In 1956 Louise Cowart was a 12-year-old with bright green eyes and the knowledge that she'd never meet Elvis Presley. She wouldn't meet him because she never got to meet anyone famous, she told a reporter for the Augusta Herald.
The newspaper fixed that.
The Herald got her a backstage pass. But, she didn't have anything to wear. She had six brothers and sisters, her father was dead and her older sister Rita's hand-me-downs weren't spiffy enough to play court to the king, the newspaper reported.
So the manager of Sears Roebuck let her pick out new panties, frothy crinolines, an azure frock and a pair of 6 1/2 AA slippers. Then Evelyn Francis, who had a beauty salon at 216 8th Street did her hair.

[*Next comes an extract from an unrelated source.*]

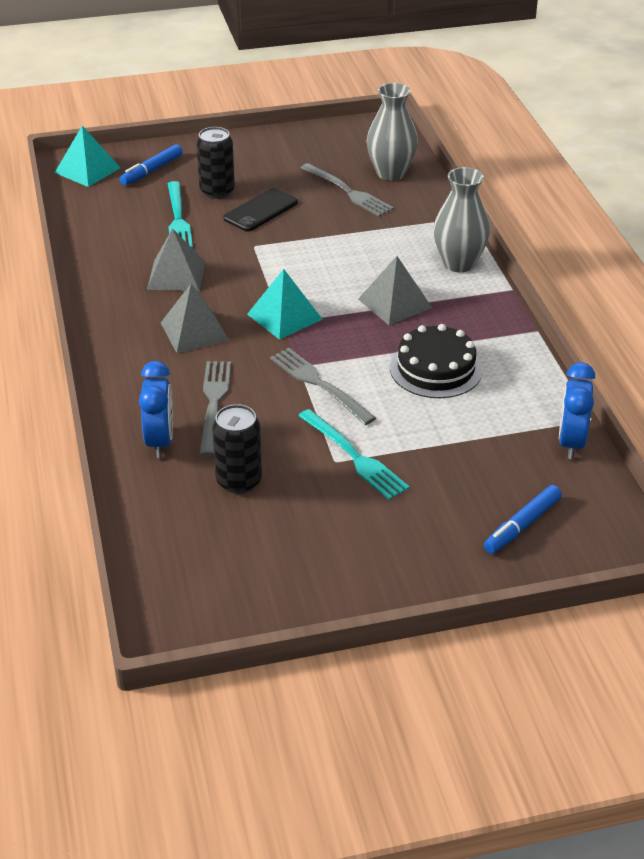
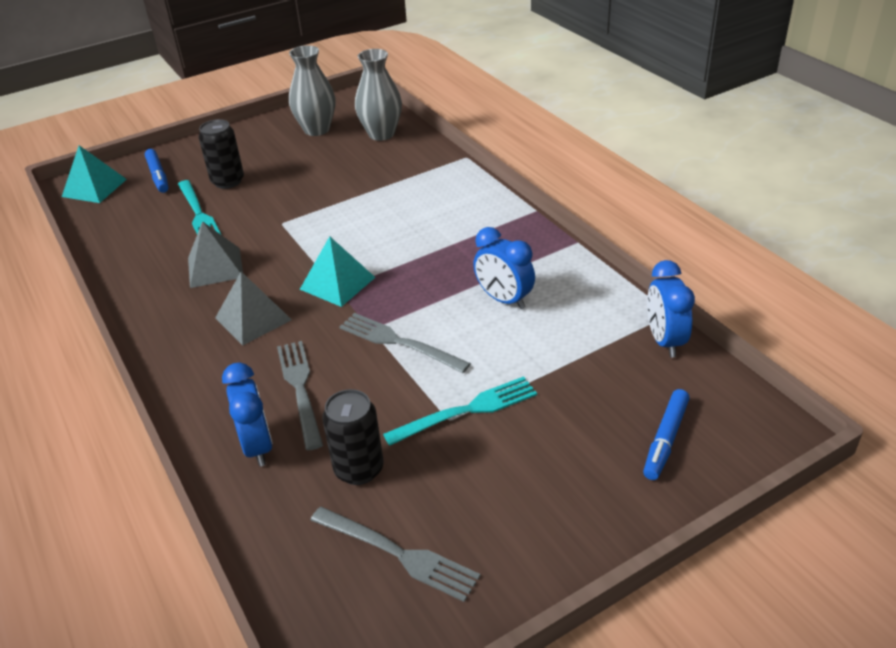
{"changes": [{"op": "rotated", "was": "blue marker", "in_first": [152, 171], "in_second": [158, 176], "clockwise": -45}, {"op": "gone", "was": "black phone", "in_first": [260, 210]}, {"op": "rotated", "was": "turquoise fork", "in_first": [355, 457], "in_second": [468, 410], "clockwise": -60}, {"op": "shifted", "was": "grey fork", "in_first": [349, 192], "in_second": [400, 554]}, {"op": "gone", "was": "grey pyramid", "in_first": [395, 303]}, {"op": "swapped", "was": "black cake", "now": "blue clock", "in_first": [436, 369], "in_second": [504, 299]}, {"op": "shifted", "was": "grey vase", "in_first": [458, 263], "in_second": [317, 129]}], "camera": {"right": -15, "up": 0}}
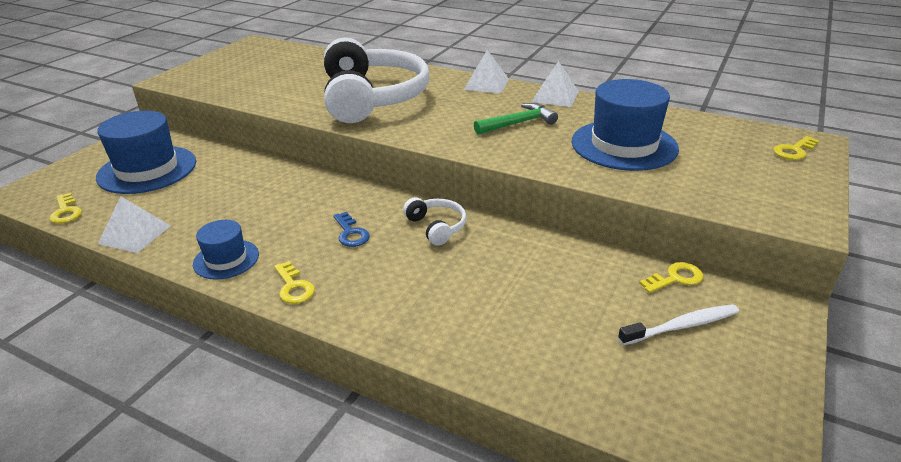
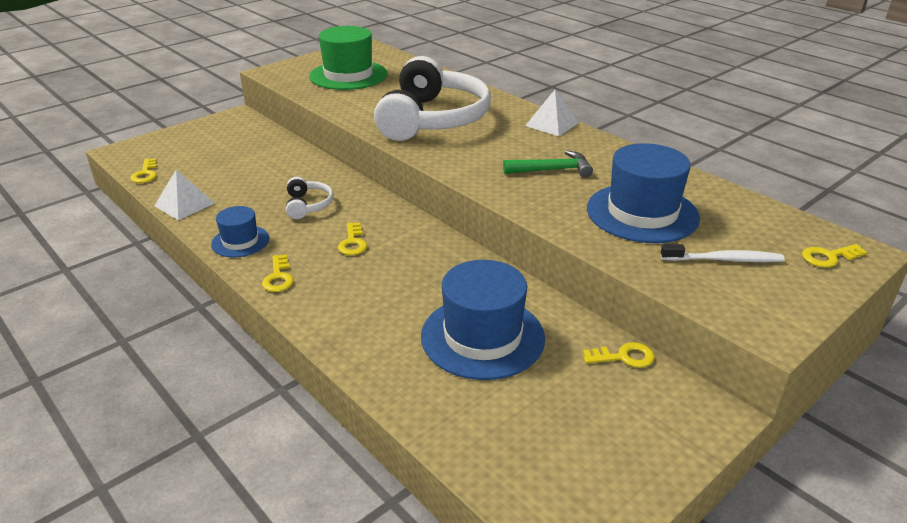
{"changes": [{"op": "shifted", "was": "blue hat", "in_first": [147, 169], "in_second": [482, 337]}, {"op": "repainted", "was": "blue key", "now": "yellow key", "in_first": [351, 233], "in_second": [353, 243]}, {"op": "shifted", "was": "white headphones", "in_first": [436, 227], "in_second": [308, 205]}, {"op": "gone", "was": "white pyramid", "in_first": [555, 96]}, {"op": "shifted", "was": "white toothbrush", "in_first": [681, 326], "in_second": [724, 259]}, {"op": "new", "now": "green hat", "in_second": [348, 75]}], "camera": {"right": 20, "up": 0}}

"Louise's somewhat stringy locks took on the curly beauty of a junior grade movie starlet. Her grubby little nails bloomed under the first manicure of her life," The Herald told its readers 41 years ago.

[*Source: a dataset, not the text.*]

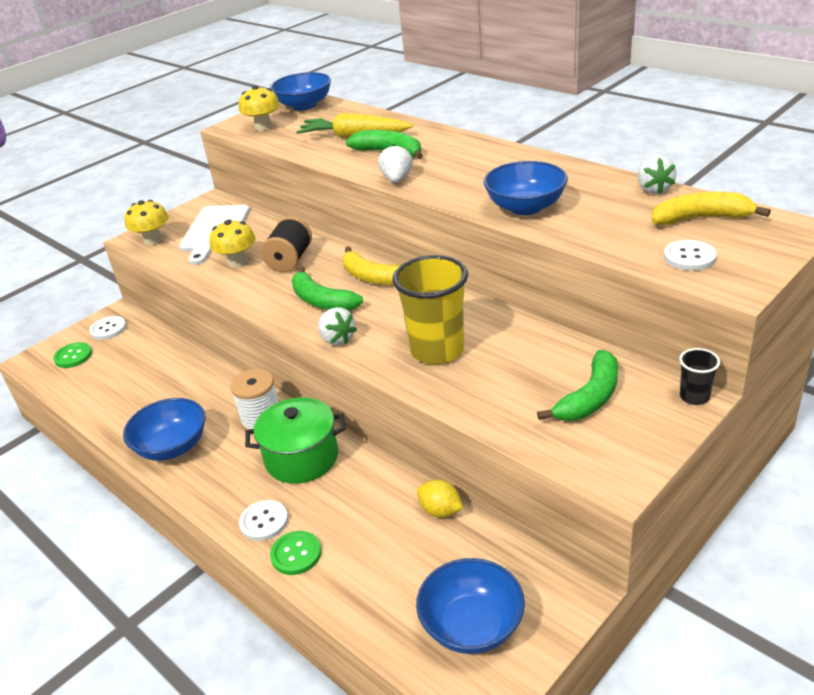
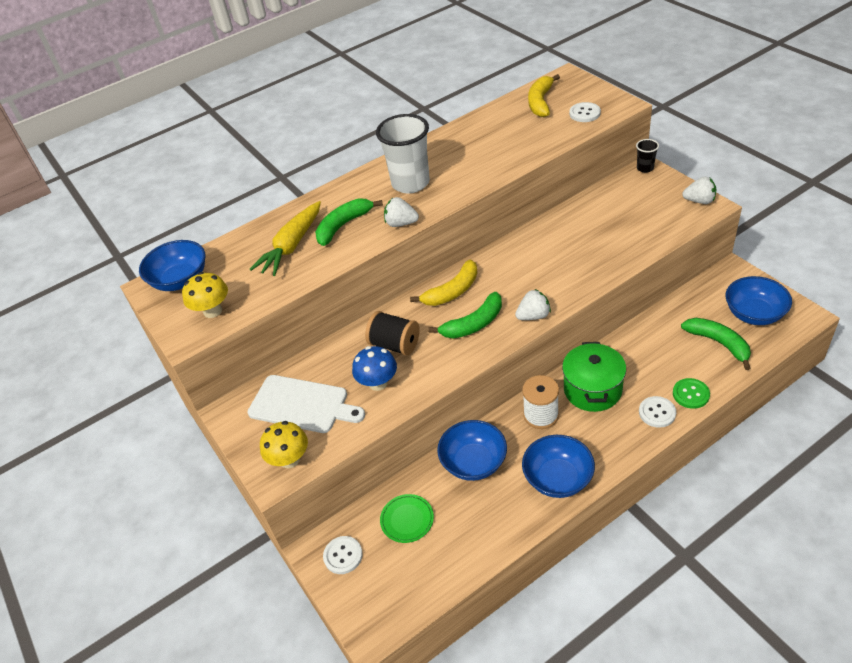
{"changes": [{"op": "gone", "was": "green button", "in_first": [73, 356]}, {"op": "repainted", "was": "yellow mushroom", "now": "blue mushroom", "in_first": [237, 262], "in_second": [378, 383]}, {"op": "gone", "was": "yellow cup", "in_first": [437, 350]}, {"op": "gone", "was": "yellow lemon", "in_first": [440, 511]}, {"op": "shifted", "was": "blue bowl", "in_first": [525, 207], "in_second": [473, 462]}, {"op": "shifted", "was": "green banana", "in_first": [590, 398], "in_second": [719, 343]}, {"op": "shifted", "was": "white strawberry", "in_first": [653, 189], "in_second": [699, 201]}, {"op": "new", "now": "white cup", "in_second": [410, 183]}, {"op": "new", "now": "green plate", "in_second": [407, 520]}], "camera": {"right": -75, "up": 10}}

The manager of Busch Jewelry store on Broad Street gave her a shiny, new wrist watch (to make sure she wouldn't be late) and Herbert Elliot provided an air-conditioned Cadillac, The Herald reported
As an extra bonus, Louise got to take her best friend Melvis Broadwater, 15, with her.
With the reporter, the girls battled their way through the sweaty crowd standing around Presley's dressing room.
"Hello," Elvis said, grinning.
He gave Louise an "Eskimo kiss" for the cameras, then draped an arm around her shoulders. Then he gave her an autograph and hit the stage.
Her memory was still fresh two decades later when a reporter tracked down Louise Cowart Green following Presley's unexpected death.
The next day, she recalled in 1977, she and her sister went to Elvis' hotel on Broad Street and pestered the desk clerk until he told entertainer she was there, Ms. Green told The Chronicle 20 years ago.
"He came right down, and we talked for a long time," she said. "It was just like talking to your brother, he wasn't snobby or anything, just really nice."
"When you talked to him, it was just like a dream and it follows you through the rest of your life. When you met him it was something you never forgot," she said.
Presley said he had to go to the airport and he asked if she wanted to see him off. She said no.
She's lost the autographs and the paper ring Elvis gave her from his Tampa-Nugget cigar, she told The Chronicle in 1977. But she still had the memories.
"For all these years I wanted to write him, but I figured, Oh, God, there must be a million girls all over the world, it'd probably never get to him, and I never did."